TASK INPUTS »
(begin)

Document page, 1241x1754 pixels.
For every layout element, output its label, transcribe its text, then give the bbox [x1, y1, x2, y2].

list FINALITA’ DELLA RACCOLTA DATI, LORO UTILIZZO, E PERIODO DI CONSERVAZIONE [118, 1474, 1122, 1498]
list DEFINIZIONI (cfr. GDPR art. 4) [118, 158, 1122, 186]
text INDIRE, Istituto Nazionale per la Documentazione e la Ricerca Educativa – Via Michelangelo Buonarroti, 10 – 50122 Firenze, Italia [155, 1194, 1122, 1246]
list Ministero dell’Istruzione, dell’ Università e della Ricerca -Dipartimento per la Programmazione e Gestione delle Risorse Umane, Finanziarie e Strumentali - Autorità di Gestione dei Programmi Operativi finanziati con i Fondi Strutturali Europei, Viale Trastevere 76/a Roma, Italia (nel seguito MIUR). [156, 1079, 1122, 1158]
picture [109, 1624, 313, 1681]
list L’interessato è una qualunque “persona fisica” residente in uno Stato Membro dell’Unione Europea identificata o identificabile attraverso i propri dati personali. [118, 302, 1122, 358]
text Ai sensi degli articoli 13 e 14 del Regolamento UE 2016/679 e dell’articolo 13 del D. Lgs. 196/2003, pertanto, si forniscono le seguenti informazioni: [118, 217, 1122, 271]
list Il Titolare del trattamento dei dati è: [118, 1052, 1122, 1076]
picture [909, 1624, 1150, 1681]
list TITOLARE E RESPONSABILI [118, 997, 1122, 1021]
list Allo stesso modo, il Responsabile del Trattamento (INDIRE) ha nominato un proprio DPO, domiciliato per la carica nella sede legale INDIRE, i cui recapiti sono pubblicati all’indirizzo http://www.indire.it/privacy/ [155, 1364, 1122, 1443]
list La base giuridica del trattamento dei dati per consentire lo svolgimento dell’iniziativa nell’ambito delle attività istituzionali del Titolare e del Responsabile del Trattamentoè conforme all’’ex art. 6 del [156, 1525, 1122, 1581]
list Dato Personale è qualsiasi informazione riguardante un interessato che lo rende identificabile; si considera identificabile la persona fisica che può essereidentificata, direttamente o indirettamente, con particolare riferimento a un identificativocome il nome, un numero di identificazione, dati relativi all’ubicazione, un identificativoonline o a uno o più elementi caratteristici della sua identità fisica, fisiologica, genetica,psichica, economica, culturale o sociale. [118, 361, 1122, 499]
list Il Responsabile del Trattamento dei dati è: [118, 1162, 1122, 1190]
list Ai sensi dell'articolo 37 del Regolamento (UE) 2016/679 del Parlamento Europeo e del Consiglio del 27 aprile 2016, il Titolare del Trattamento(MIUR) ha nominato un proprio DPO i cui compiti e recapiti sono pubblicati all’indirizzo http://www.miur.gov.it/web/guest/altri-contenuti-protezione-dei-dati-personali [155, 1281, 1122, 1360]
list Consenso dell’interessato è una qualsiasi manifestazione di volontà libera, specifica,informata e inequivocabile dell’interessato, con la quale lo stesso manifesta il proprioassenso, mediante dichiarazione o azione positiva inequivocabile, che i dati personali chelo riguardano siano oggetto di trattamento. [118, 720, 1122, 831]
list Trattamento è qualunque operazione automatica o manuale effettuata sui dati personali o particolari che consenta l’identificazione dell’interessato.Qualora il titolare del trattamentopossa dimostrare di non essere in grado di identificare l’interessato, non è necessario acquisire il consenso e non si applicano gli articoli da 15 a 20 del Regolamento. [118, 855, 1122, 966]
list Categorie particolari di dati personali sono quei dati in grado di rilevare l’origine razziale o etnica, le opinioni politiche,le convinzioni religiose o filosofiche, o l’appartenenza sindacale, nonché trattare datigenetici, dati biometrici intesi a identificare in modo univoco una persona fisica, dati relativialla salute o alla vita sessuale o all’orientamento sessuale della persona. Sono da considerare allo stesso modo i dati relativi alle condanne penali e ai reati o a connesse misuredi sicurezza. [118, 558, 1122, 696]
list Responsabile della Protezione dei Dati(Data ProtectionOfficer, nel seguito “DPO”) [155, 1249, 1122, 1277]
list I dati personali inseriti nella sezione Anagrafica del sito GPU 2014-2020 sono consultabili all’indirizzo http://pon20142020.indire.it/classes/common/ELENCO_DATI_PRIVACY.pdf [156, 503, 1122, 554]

(end)
(begin)

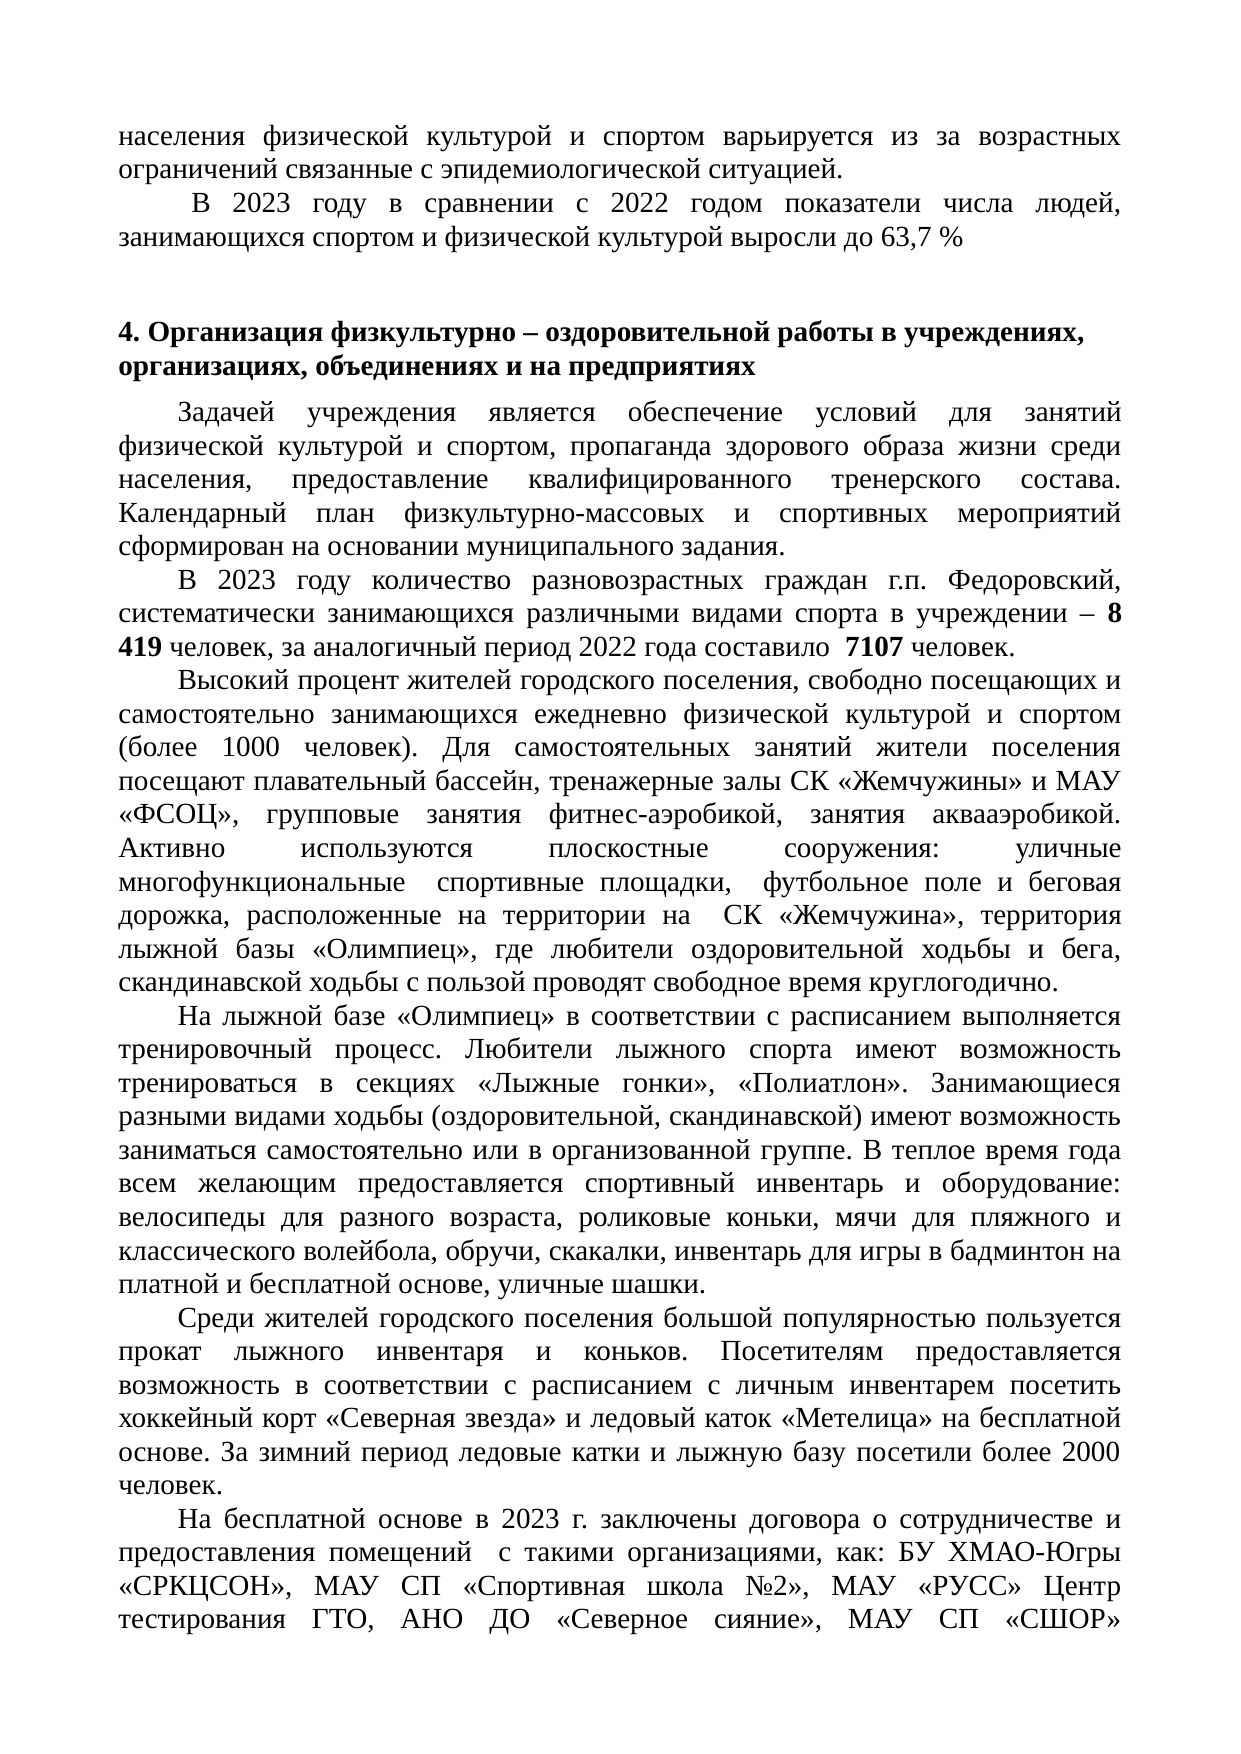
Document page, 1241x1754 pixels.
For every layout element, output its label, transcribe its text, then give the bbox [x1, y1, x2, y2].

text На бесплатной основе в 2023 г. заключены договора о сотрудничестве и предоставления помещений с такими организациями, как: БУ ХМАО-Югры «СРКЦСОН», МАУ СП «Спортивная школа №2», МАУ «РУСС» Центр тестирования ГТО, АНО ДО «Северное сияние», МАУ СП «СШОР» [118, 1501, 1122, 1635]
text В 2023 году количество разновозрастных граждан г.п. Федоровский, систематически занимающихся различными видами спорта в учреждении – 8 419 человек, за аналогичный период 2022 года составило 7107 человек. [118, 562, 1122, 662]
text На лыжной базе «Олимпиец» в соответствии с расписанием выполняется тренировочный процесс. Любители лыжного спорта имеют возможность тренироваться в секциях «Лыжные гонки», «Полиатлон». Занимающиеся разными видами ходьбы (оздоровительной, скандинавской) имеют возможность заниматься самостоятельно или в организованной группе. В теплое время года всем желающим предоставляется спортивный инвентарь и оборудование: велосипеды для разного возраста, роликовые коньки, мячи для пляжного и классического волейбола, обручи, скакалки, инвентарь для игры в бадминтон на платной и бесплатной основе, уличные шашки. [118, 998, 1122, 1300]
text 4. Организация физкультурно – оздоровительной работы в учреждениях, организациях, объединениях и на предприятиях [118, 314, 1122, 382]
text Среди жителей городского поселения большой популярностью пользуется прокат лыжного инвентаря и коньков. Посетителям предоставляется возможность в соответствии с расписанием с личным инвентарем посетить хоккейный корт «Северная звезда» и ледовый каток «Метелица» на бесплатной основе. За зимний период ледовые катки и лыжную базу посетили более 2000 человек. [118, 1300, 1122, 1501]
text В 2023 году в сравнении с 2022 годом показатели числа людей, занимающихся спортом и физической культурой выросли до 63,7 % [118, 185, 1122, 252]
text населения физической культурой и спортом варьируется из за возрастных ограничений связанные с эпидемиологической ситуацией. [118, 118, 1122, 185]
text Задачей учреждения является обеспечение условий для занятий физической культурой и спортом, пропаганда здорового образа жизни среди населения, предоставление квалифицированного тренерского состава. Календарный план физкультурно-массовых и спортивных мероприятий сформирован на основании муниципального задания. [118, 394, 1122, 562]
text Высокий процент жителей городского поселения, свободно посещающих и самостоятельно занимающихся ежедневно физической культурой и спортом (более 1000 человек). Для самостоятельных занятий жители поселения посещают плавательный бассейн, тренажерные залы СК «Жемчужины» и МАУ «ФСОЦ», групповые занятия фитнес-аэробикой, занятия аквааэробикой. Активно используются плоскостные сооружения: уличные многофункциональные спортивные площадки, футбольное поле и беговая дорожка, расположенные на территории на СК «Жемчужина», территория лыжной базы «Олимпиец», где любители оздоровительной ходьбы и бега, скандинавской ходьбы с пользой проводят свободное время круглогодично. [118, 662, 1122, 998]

(end)
(begin)

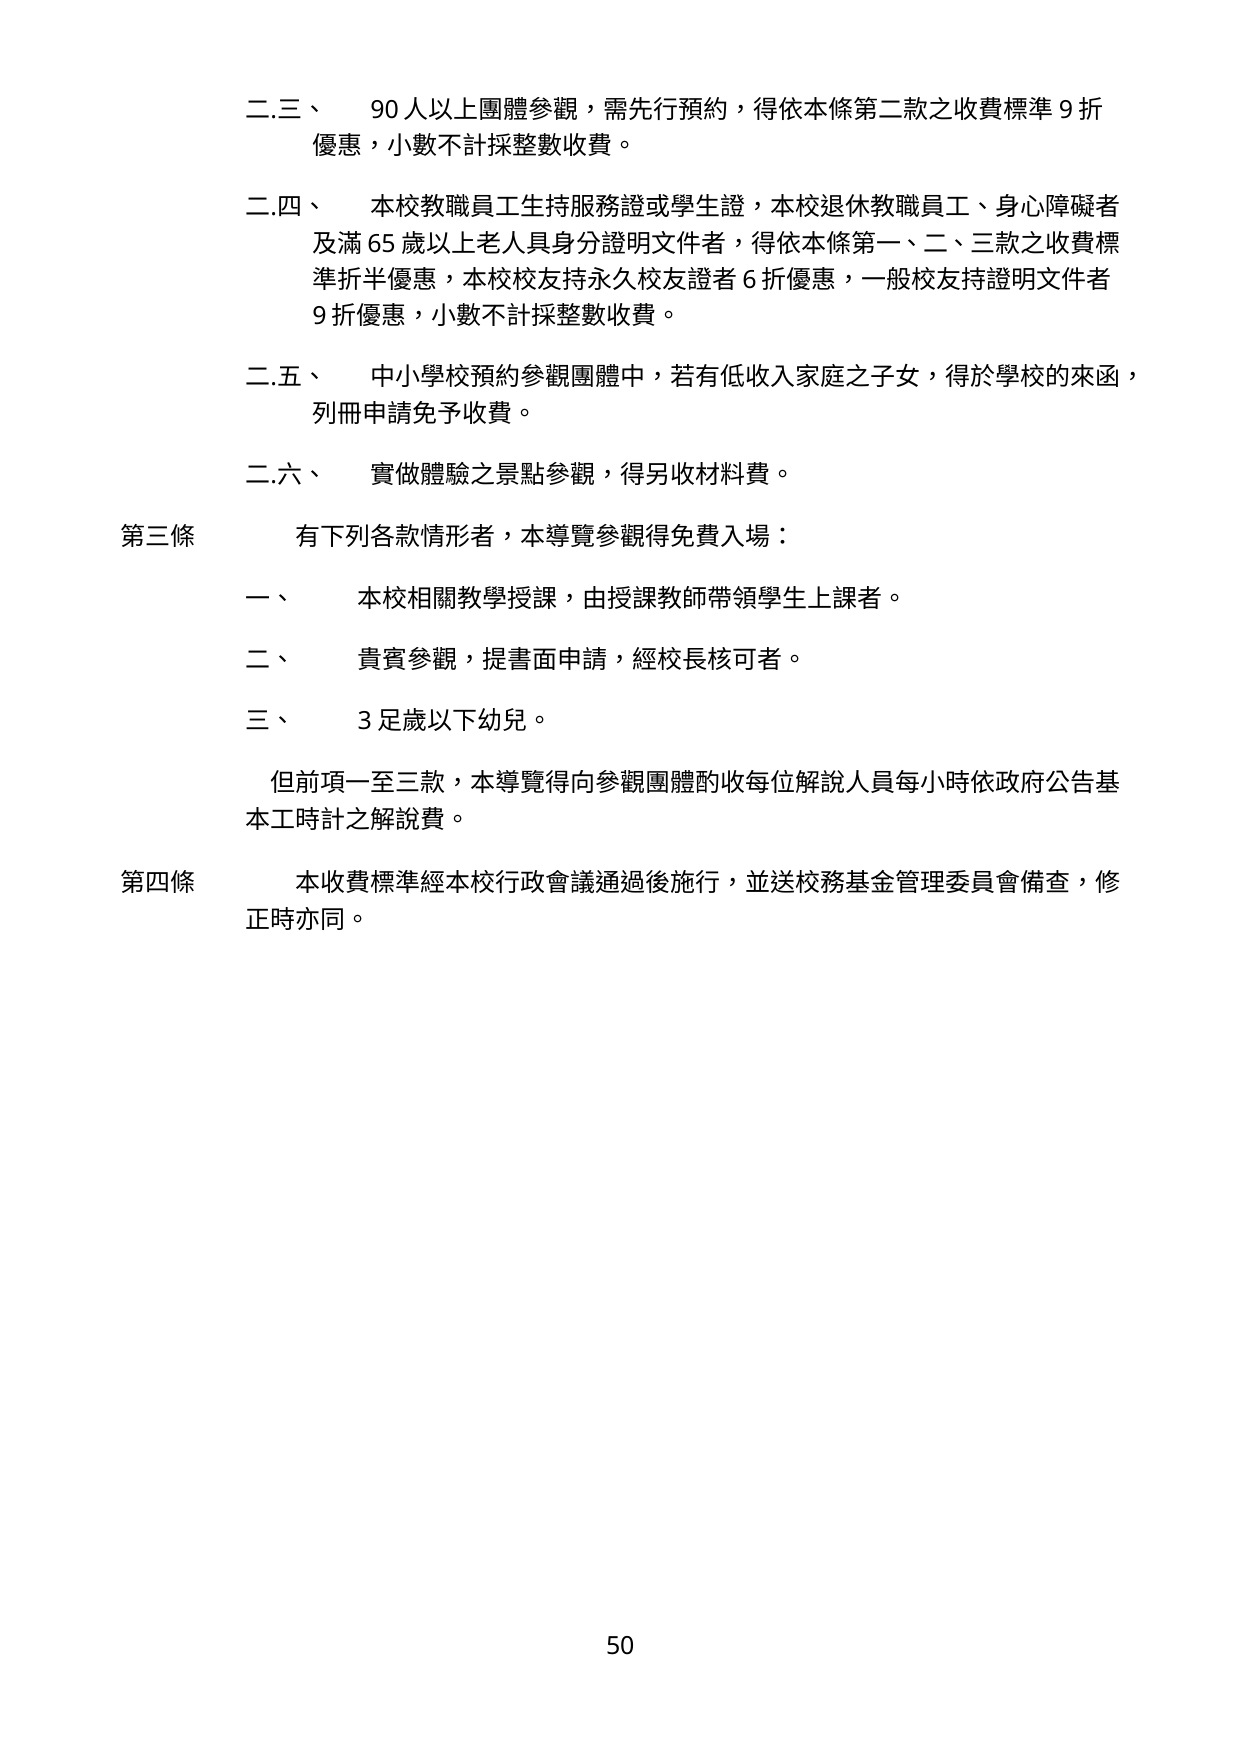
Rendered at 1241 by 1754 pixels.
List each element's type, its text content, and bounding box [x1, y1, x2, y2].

(end)

WORK REQUIRED »
Update the items from the line that has "Rendered at 1241 by 1754 pixels." through the line that has "List each element's", swapping "bounding box" for "enclosing rectangle" and keeping everything else the same.

RIGHT ANSWER »
Rendered at 1241 by 1754 pixels.
List each element's type, its text content, and enclosing rectangle [x1, y1, x2, y2].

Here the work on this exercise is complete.